Twelve million households struggling to balance bills in the credit crunch will have to find an extra £250 a year for gas and electricity after the energy giants E.ON and Scottish & Southern announced inflation-busting rises.
Scottish & Southern, which has 8.8 million customers, is raising prices by 29 per cent for gas and 19 per cent for energy on Monday, and E.ON, with 5.5 million customers, is increasing gas by 26 per cent and electricity by 16 per cent today. E.ON and Scottish & Southern – whose 1.7 million fixed-rate customers will not be affected – blamed the rises on the soaring wholesale gas price.
That means average fuel bills will have jumped by 33 per cent since January, from £912 to £1209. At the same time people have been hit by above-inflation rises for mortgages, food, council tax and petrol.
Energy customers have been warned to expect more pain in coming months. EDF and British Gas announced rises of 22 per cent and 25 per cent last month and the remaining "Big Six" companies, nPower and ScottishPower, are expected to lift their prices in the next three weeks.
Gas prices have risen by 60 per cent on the global market since February as a result of increasing global demand for energy and the link between gas and the booming oil price on the continent, which now exports gas to the UK. They jumped a further 14 per cent on Wednesday when a leak forced the closure of a North Sea gas pipeline in Norway, which one analyst said would "significantly" reduce gas exports to European countries.

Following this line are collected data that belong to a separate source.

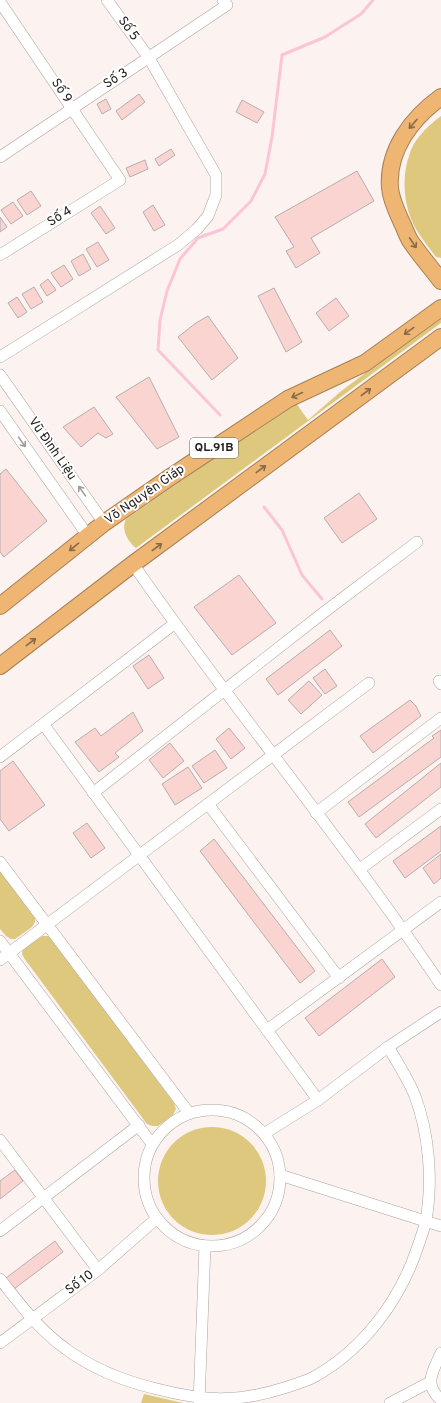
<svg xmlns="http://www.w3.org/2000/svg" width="441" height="1403" font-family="Overpass,sans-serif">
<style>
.grass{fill:#dec87d}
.park{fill:url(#park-tufts)}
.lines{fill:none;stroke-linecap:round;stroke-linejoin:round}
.stream{stroke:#fbc5d5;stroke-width:3}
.building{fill:#f9d4d1;stroke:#b6aead}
.minor-casing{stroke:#aaa39f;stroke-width:12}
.highway-casing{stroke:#a78156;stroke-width:18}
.minor{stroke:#fff;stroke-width:11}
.highway{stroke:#eeb573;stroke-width:16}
.oneway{stroke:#886a49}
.oneway2{stroke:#9c9b9a}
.labels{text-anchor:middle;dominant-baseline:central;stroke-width:4;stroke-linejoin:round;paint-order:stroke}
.shield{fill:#fff;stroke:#656362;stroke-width:1}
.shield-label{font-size:12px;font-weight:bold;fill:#23201f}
.street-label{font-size:13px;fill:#23201f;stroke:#fff}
</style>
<defs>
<pattern id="park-tufts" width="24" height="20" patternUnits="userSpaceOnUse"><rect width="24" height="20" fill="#dec87d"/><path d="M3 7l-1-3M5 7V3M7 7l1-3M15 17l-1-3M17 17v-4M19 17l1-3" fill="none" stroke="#beac6c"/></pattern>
</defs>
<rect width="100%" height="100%" fill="#fcf3f0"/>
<g class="grass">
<path d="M441,116v142l-5,-1c-9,-12 -19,-24 -25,-38 -8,-21 -9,-45 -1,-66 4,-14 20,-29 31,-37z"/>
<path d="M441,316v7l-305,225c-9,-7 -15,-19 -10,-29l167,-116h3l12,17 32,-28z"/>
<path d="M0,871l35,47v4l-3,5 -17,12h-4l-5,-3 -6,-7z"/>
<path d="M42,936h6l5,4 121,163 2,6 -3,6 -15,11h-6l-5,-2 -123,-166 -2,-4 1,-5z"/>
<circle cx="212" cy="1181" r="54"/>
</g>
<path class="park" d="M144,1394l39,9h-42z"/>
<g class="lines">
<g class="stream">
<path d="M220,415l-62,-65 2,-30 7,-29 13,-32 18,-21 25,-9 28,-28 14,-27 7,-37 10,-82 43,-18 36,-23 12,-14"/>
<path d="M264,507l18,23 20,45 20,24"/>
</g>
</g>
<g class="building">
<path d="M139,94l6,8 -23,18 -6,-9z"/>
<path d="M106,99l5,10 -9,5 -5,-10z"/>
<path d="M242,100l22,12 -7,11 -21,-11z"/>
<path d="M171,149l4,6 -16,11 -4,-7z"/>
<path d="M145,160l3,9 -18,8 -4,-9z"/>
<path d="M357,171l17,30 -63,37 9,15 -24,15 -10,-17 8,-4 -19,-30z"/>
<path d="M31,191l10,15 -14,9 -10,-15z"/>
<path d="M13,202l10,14 -12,8 -10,-14z"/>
<path d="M153,205l12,20 -11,6 -11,-19z"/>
<path d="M100,206l15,22 -9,6 -15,-21z"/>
<path d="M0,217l7,10 -7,5z"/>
<path d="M98,242l11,18 -12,7 -11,-18z"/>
<path d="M83,254l8,15 -12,7 -8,-15z"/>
<path d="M64,265l9,14 -12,8 -10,-14z"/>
<path d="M48,279l8,11 -9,6 -7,-11z"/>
<path d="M34,287l9,15 -12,7 -9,-15z"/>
<path d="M274,288l28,54 -16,10 -28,-56z"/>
<path d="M17,297l10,15 -9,6 -10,-15z"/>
<path d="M336,298l13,18 -20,15 -13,-18z"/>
<path d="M208,316l30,42 -26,22 -34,-43 18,-14z"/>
<path d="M149,377l30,60 -22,12 -41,-52z"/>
<path d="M94,407l19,27 -7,4 -8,-5 -17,14 -18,-20z"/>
<path d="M6,469l41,52 -43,36 -4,-5v-78z"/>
<path d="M359,493l18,26 -35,24 -18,-25z"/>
<path d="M239,575l37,48 -44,32 -38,-48z"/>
<path d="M330,630l12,16 -64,49 -12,-16z"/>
<path d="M149,655l15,23 -16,11 -15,-23z"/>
<path d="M325,669l12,17 -12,8 -12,-16z"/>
<path d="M309,681l13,14 -21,19 -13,-14z"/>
<path d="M410,700l6,6 5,10 -48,37 -13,-17z"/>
<path d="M133,712l10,19 -28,22 4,4 -20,15 -24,-30 20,-14 6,8z"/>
<path d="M229,728l16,20 -14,11 -15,-20z"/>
<path d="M441,730v27l-82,60 -11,-15 86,-64 -2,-2z"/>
<path d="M170,743l14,18 -21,17 -14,-18z"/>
<path d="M215,750l12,18 -23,15 -12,-17z"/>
<path d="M13,761l32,44 -36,26 -9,-12v-48z"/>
<path d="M441,763v24l-65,51 -11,-14z"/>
<path d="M188,767l14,21 -27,17 -13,-21z"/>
<path d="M87,823l18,25 -14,10 -18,-25z"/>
<path d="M441,826v25l-36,27 -12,-17z"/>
<path d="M214,839l101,132 -15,12 -100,-132z"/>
<path d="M441,854v24l-7,6 -11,-16z"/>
<path d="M382,959l13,18 -76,59 -14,-18z"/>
<path d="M15,1170l8,11 -23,18v-18z"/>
<path d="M55,1241l8,11 -49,37 -8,-11z"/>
</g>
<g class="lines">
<g class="minor-casing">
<g id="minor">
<path d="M0,2l120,178 -120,75"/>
<path d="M0,157l227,-152 -4,-5"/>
<path d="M0,357l178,-112 19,-16 11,-13 8,-21v-20l-67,-117 -42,-58"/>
<path d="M0,375l104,148"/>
<path d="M0,411l88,125"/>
<path d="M133,564c99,143 211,277 308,421"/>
<path d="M439,681l2,3"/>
<path d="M44,725l274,375"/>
<path d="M0,757l174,-133"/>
<path d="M93,793l230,-180 94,-71"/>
<path d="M208,804l131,174"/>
<path d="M316,813l125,-95"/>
<path d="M0,862l189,251"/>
<path d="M360,869l81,-60"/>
<path d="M0,941l152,203"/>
<path d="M0,960l369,-277"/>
<path d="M267,1030l174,-128"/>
<circle cx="212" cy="1178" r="68"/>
<path d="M265,1133l53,-33 70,-53 53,-35"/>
<path d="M0,1140l98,130"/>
<path d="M280,1175l161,51"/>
<path d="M0,1231l139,-106"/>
<path d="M0,1279c20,25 39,51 66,70 27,20 57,32 91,40 47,12 80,14 127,-1 9,-3 19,-6 28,-10 50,-27 87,-76 105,-129 3,-9 7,-19 9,-29 7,-40 3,-86 -11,-124 -7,-17 -17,-33 -27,-49"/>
<path d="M0,1343l98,-73 58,-51"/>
<path d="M441,1353c-8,18 -18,31 0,47"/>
<path d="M199,1403l6,-157"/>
<path d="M390,1403l40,-21"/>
</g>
</g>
<g class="highway-casing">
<g id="highway">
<path d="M441,97c-29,21 -54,53 -51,91 1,12 7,24 12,35 3,6 5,13 9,19 9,13 20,26 30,39"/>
<path d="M0,606l104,-83 65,-45 119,-79 77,-36 76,-55"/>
<path d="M0,666l133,-102 308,-227"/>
</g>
</g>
<use href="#minor" class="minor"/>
<use href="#highway" class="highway"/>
</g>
<defs><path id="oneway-shaft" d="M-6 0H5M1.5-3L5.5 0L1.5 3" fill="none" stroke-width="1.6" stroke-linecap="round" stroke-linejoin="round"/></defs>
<g class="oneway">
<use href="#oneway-shaft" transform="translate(413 124) rotate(131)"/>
<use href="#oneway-shaft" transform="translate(413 243) rotate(56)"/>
<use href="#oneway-shaft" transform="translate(409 331) rotate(144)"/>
<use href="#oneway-shaft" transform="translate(366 392) rotate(-37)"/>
<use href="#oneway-shaft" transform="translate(297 395) rotate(155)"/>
<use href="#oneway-shaft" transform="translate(261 469) rotate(-37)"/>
<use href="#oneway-shaft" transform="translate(74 547) rotate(141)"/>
<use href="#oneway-shaft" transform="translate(157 547) rotate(-37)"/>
<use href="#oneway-shaft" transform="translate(31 642) rotate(-37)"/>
</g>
<g class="oneway2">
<use href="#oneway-shaft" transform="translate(22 442) rotate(55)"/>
<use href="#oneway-shaft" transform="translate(82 491) rotate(-125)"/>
</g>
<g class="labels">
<rect class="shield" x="190" y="438" width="48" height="20" rx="3"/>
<g class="shield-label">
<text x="214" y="448">QL.91B</text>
</g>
<g class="street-label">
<text transform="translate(128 29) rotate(54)">Số 5</text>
<text transform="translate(116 79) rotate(-33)">Số 3</text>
<text transform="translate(61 91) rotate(56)">Số 9</text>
<text transform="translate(60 217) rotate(-32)">Số 4</text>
<text transform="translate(52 449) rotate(55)">Vũ Đình Liệu</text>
<text transform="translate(145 495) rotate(-35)">Võ Nguyên Giáp</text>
<text transform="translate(80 1283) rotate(-37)">Số 10</text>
</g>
</g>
</svg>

Announcing the increase yesterday, Graham Bartlett, E.ON's retail managing director, said: "I'm very aware of the effect that today's announcement will have on our customers and I recognise that this is a very tough time for everyone."
But an Energywatch spokes-man, Adam Scorer, said: "Companies raising prices at the same time and by very similar amounts is what prompted the regulator Ofgem to launch its probe into the energy industry. The impact on every consumer is going to be harsh. But British Gas, E.ON and Scottish & Southern have not raised their online tariffs."
Price comparison websites advised households to move to the cheapest tariff and to minimise energy use. Tim Wolfenden, of uSwitch.com, said: "Soaring energy bills pose a huge threat to our standard of living: gas and electricity are essential commodities which have now become a luxury many can no longer afford."
Age Concern feared that the number of pensioners in fuel poverty, spending at least 10 per cent of their income on heating and powering their homes, would rise to one in three. Ed Matthew, a climate campaigner at Friends of the Earth, said the rises were "nothing short of a national disaster" for the poor. "The only way to fully protect people from ever-rising global fuel prices is to ensure every home in the UK is super-insulated and has access to green energy systems," he said.
"Fuel bills and carbon emissions in UK homes could be slashed by two-thirds as a result."
How to cut your fuel costs
* Pay by direct debit – monthly or quarterly cheque payments are much costlier.
* The cheapest deals are online, dual-fuel, paid monthly by direct debit.
* Pre-payment meters are up to £500 more expensive than the lowest tariff.
* Fixed deals look like a good bet as prices continue to climb.
* Loft insulation for a three-bed semi costs £199, saves 15 per cent on annual bills and pays back the investment in 15 months.
* Cavity wall insulation costs £175 for a three-bed semi, saves 15 per cent of bills and pays back in 17 months.